Few of his jokes in the house is quoted below:

He suggested one of the few ways to avoid the need for immigrant labour would be the invention of "vegetables that pick themselves".


Colbert described his ordeal of stooping to pick beans as "really, really hard".

"It turns out, and I did not know this, most soil is at ground level."
 "I certainly hope that my star power can bump this hearing all the way up to C-SPAN 1,"

"America's farms are presently far too dependent on immigrant labor to pick our fruits and vegetables,"

"Now, the obvious answer is for all of us to stop eating fruits and vegetables. And if you look at the recent obesity statistics, many Americans have already started."


"After all," he said, "it was the ancient Israelites who built the first food pyramids. But this is America. I don't want a tomato picked by a Mexican. I want it picked by an American, then sliced by a Guatemalan, and served by a Venezuelan in a spa where a Chilean gives me a Brazilian." 

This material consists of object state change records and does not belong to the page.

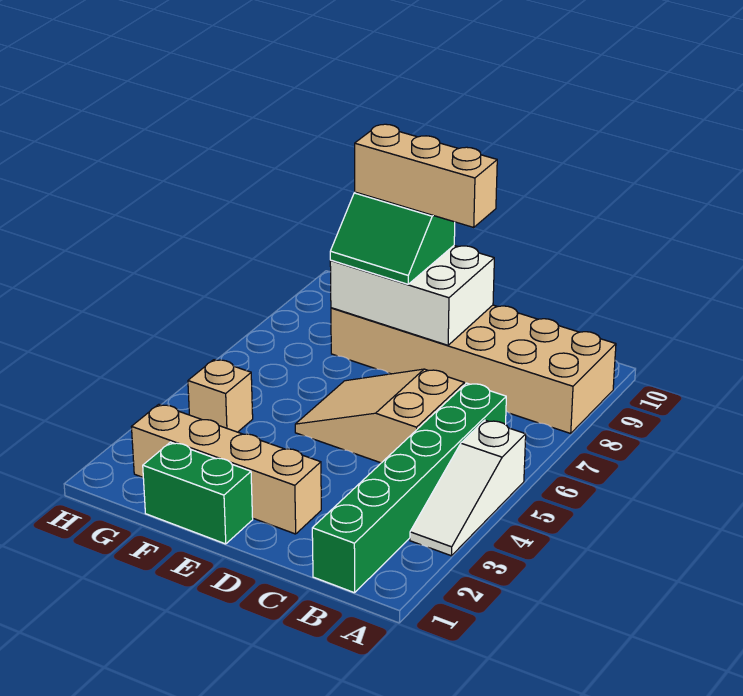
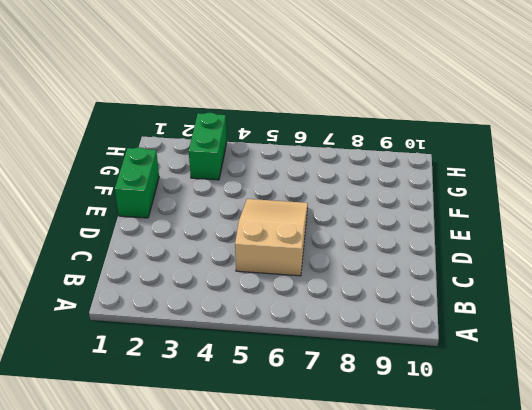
green brick G3:H3 level 1 -> none
none -> white slope A3:A5 level 1 top 5
none -> tan brick A8:F9 level 1

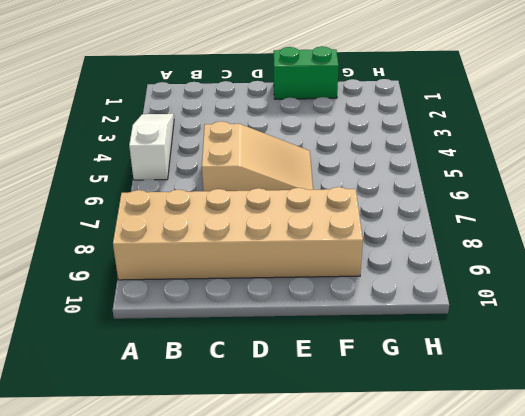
none -> green brick B1:B6 level 1
none -> tan brick D2:G2 level 1

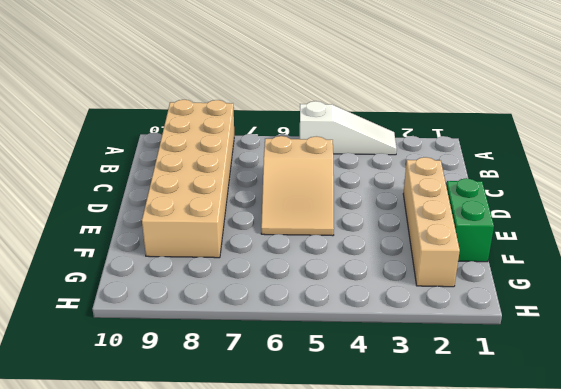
none -> green brick B1:B6 level 1
none -> tan brick G4 level 1

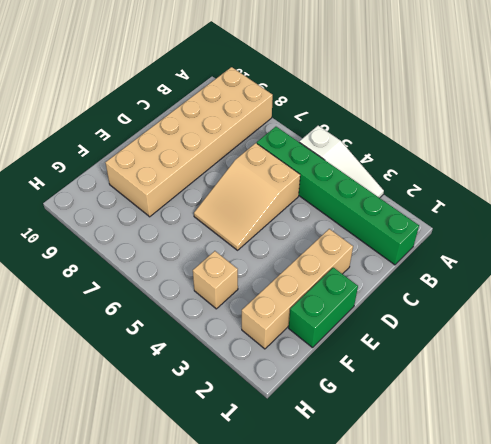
none -> white brick D8:F9 level 2
none -> green slope E8:F9 level 3 top 9

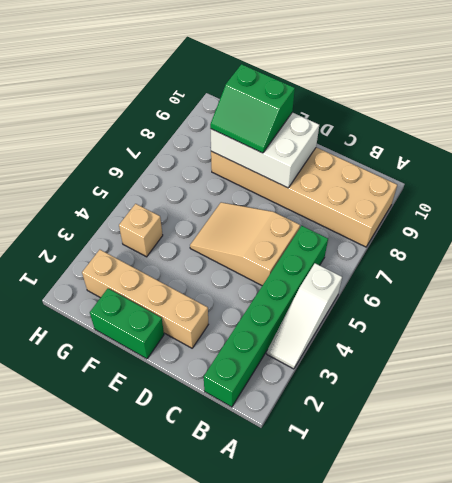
none -> tan brick D9:F9 level 4

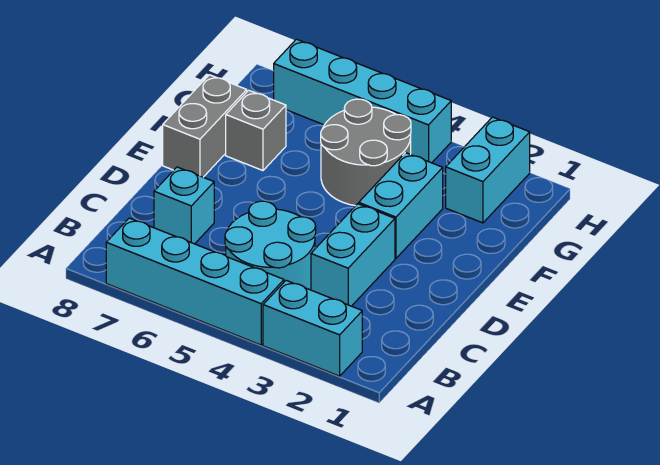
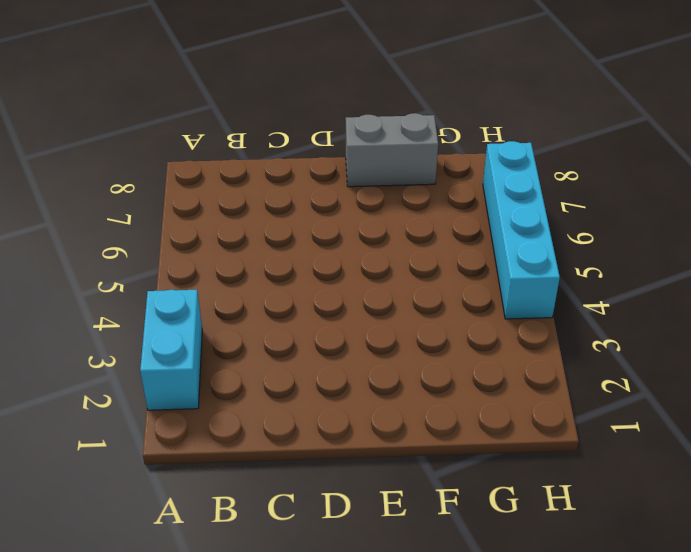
none -> cyan brick A4:A7 level 1
none -> cyan round brick B4:C5 level 1

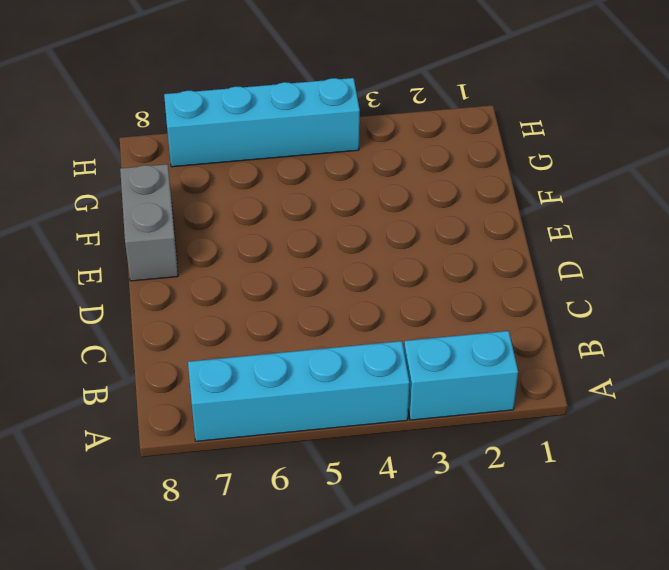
none -> cyan round brick B4:C5 level 1
none -> cyan brick C3:D3 level 1

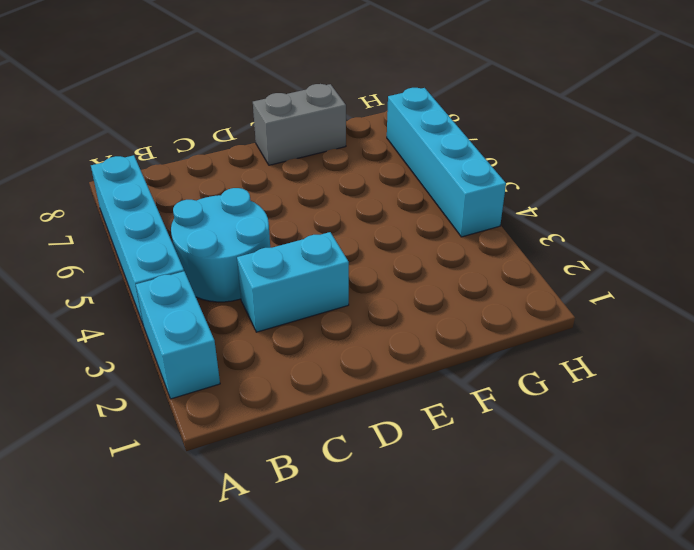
none -> cyan brick C7 level 1
none -> cyan brick E3:F3 level 1

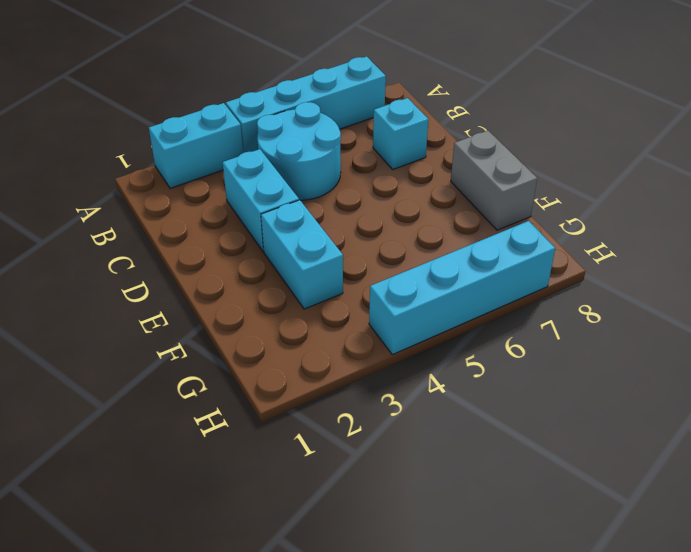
none -> grey round brick F4:G5 level 1
none -> grey brick F7 level 1

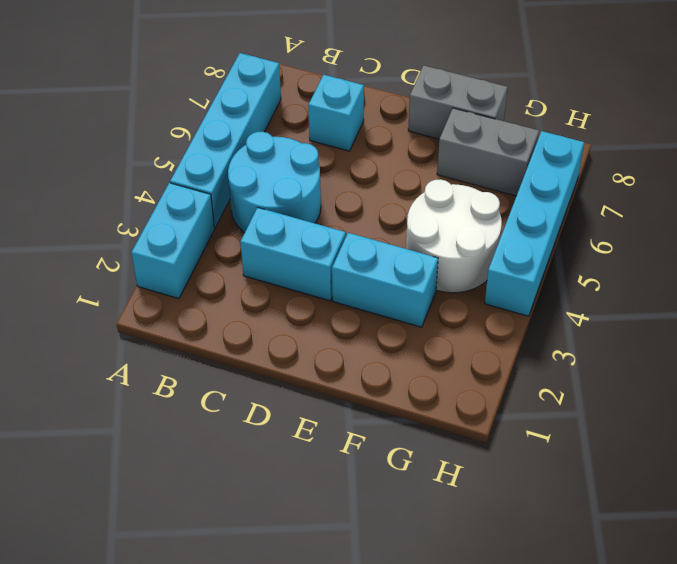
white round brick F4:G5 level 1 -> grey round brick F4:G5 level 1
grey brick F7:G7 level 1 -> grey brick F7 level 1
none -> cyan brick G2:H2 level 1

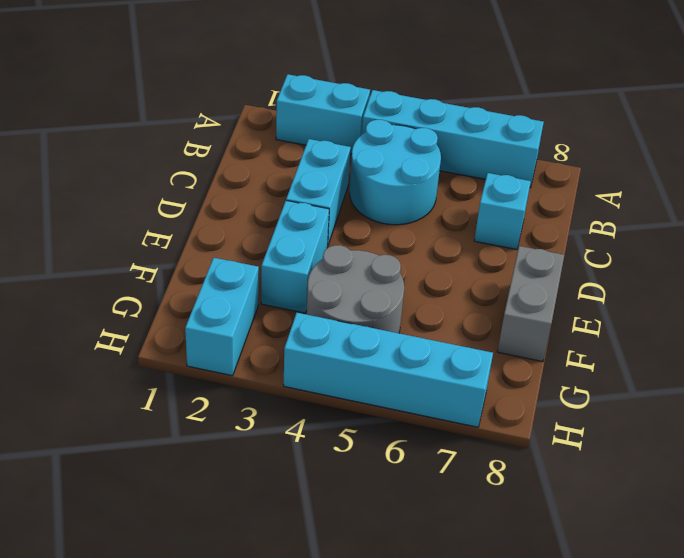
none -> grey brick F7 level 1

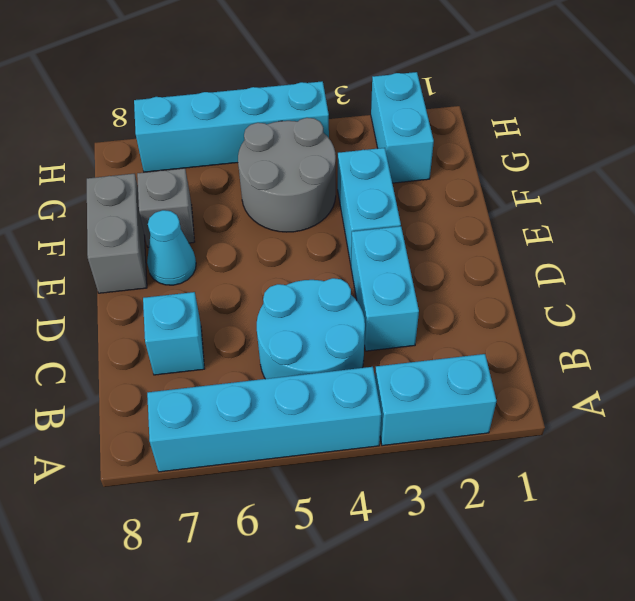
cyan cone E7 level 1 -> none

"My great-grandfather did not travel across four thousand miles of the Atlantic Ocean to see this nation overrun by immigrants," he declared. "He did it because he killed a man back in Ireland. That's the rumor."


"I'll admit I started my work day with preconceived notions of migrant labor," Colbert said. "But after working with these men and women ... side by side in the unforgiving sun I have to say -- and I do mean this sincerely -- please don't make me do this again. It is really, really hard."


Colbert appeared alongside, among others, United Farm Workers President Arturo Rodriguez, whose group over the summer launched "Take Our Jobs," a campaign that challenged U.S. citizens to replace immigrants in farm work.

The group, which says only seven citizens or legal residents have taken it up on the offer, argues that immigrant workers aren't taking citizens' jobs, and is pushing for a bill that would give undocumented farm workers currently in the United States the right to earn legal status.